Information provided below:

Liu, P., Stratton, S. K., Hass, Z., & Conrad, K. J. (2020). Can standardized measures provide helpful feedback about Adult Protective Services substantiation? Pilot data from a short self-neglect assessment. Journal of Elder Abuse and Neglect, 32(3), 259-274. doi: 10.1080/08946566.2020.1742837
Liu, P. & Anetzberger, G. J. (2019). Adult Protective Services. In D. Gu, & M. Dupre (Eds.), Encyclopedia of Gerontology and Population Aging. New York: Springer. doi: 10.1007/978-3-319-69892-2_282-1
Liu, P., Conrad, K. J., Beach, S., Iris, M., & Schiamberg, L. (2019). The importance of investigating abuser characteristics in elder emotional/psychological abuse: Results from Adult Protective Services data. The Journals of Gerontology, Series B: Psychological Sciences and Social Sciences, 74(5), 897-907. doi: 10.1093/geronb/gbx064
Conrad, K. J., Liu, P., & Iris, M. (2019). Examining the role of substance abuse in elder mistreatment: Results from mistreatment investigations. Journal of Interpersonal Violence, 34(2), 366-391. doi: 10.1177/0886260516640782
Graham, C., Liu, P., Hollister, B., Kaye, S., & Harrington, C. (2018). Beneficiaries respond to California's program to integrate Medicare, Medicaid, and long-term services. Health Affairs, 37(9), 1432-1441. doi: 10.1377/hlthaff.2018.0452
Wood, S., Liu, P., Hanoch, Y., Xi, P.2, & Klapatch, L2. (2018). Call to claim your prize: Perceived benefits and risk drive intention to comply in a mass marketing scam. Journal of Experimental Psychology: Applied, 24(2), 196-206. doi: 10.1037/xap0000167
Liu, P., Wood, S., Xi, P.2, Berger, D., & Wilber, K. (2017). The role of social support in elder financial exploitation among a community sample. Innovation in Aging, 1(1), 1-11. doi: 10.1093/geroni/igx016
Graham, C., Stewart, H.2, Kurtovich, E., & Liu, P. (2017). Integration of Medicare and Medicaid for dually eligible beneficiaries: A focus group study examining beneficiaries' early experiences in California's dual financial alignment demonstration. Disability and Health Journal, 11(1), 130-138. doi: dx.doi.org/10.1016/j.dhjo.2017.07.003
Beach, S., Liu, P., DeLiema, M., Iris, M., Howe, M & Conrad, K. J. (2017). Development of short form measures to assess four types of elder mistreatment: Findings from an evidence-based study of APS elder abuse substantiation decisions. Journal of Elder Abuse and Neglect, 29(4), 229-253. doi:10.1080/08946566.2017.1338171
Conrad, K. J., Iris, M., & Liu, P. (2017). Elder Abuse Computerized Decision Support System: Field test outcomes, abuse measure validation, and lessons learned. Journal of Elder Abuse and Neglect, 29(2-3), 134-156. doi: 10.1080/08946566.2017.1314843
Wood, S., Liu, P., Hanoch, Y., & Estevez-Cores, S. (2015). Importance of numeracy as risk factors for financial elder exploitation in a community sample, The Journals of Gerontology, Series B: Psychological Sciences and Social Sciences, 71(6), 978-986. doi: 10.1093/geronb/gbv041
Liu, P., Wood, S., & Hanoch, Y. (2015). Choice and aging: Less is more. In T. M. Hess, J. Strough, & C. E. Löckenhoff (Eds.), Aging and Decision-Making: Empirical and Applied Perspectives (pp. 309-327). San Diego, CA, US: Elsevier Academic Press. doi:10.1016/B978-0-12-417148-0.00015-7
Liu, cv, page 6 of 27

End of Information provided.

Problem statement:
Reproduce the entries exactly, each one as given.

Exercise answer:
Liu, P., Stratton, S. K., Hass, Z., & Conrad, K. J. (2020). Can standardized measures provide helpful feedback about Adult Protective Services substantiation? Pilot data from a short self-neglect assessment. Journal of Elder Abuse and Neglect, 32(3), 259-274. doi: 10.1080/08946566.2020.1742837
Liu, P. & Anetzberger, G. J. (2019). Adult Protective Services. In D. Gu, & M. Dupre (Eds.), Encyclopedia of Gerontology and Population Aging. New York: Springer. doi: 10.1007/978-3-319-69892-2_282-1
Liu, P., Conrad, K. J., Beach, S., Iris, M., & Schiamberg, L. (2019). The importance of investigating abuser characteristics in elder emotional/psychological abuse: Results from Adult Protective Services data. The Journals of Gerontology, Series B: Psychological Sciences and Social Sciences, 74(5), 897-907. doi: 10.1093/geronb/gbx064
Conrad, K. J., Liu, P., & Iris, M. (2019). Examining the role of substance abuse in elder mistreatment: Results from mistreatment investigations. Journal of Interpersonal Violence, 34(2), 366-391. doi: 10.1177/0886260516640782
Graham, C., Liu, P., Hollister, B., Kaye, S., & Harrington, C. (2018). Beneficiaries respond to California's program to integrate Medicare, Medicaid, and long-term services. Health Affairs, 37(9), 1432-1441. doi: 10.1377/hlthaff.2018.0452
Wood, S., Liu, P., Hanoch, Y., Xi, P.2, & Klapatch, L2. (2018). Call to claim your prize: Perceived benefits and risk drive intention to comply in a mass marketing scam. Journal of Experimental Psychology: Applied, 24(2), 196-206. doi: 10.1037/xap0000167
Liu, P., Wood, S., Xi, P.2, Berger, D., & Wilber, K. (2017). The role of social support in elder financial exploitation among a community sample. Innovation in Aging, 1(1), 1-11. doi: 10.1093/geroni/igx016
Graham, C., Stewart, H.2, Kurtovich, E., & Liu, P. (2017). Integration of Medicare and Medicaid for dually eligible beneficiaries: A focus group study examining beneficiaries' early experiences in California's dual financial alignment demonstration. Disability and Health Journal, 11(1), 130-138. doi: dx.doi.org/10.1016/j.dhjo.2017.07.003
Beach, S., Liu, P., DeLiema, M., Iris, M., Howe, M & Conrad, K. J. (2017). Development of short form measures to assess four types of elder mistreatment: Findings from an evidence-based study of APS elder abuse substantiation decisions. Journal of Elder Abuse and Neglect, 29(4), 229-253. doi:10.1080/08946566.2017.1338171
Conrad, K. J., Iris, M., & Liu, P. (2017). Elder Abuse Computerized Decision Support System: Field test outcomes, abuse measure validation, and lessons learned. Journal of Elder Abuse and Neglect, 29(2-3), 134-156. doi: 10.1080/08946566.2017.1314843
Wood, S., Liu, P., Hanoch, Y., & Estevez-Cores, S. (2015). Importance of numeracy as risk factors for financial elder exploitation in a community sample, The Journals of Gerontology, Series B: Psychological Sciences and Social Sciences, 71(6), 978-986. doi: 10.1093/geronb/gbv041
Liu, P., Wood, S., & Hanoch, Y. (2015). Choice and aging: Less is more. In T. M. Hess, J. Strough, & C. E. Löckenhoff (Eds.), Aging and Decision-Making: Empirical and Applied Perspectives (pp. 309-327). San Diego, CA, US: Elsevier Academic Press. doi:10.1016/B978-0-12-417148-0.00015-7
Liu, cv, page 6 of 27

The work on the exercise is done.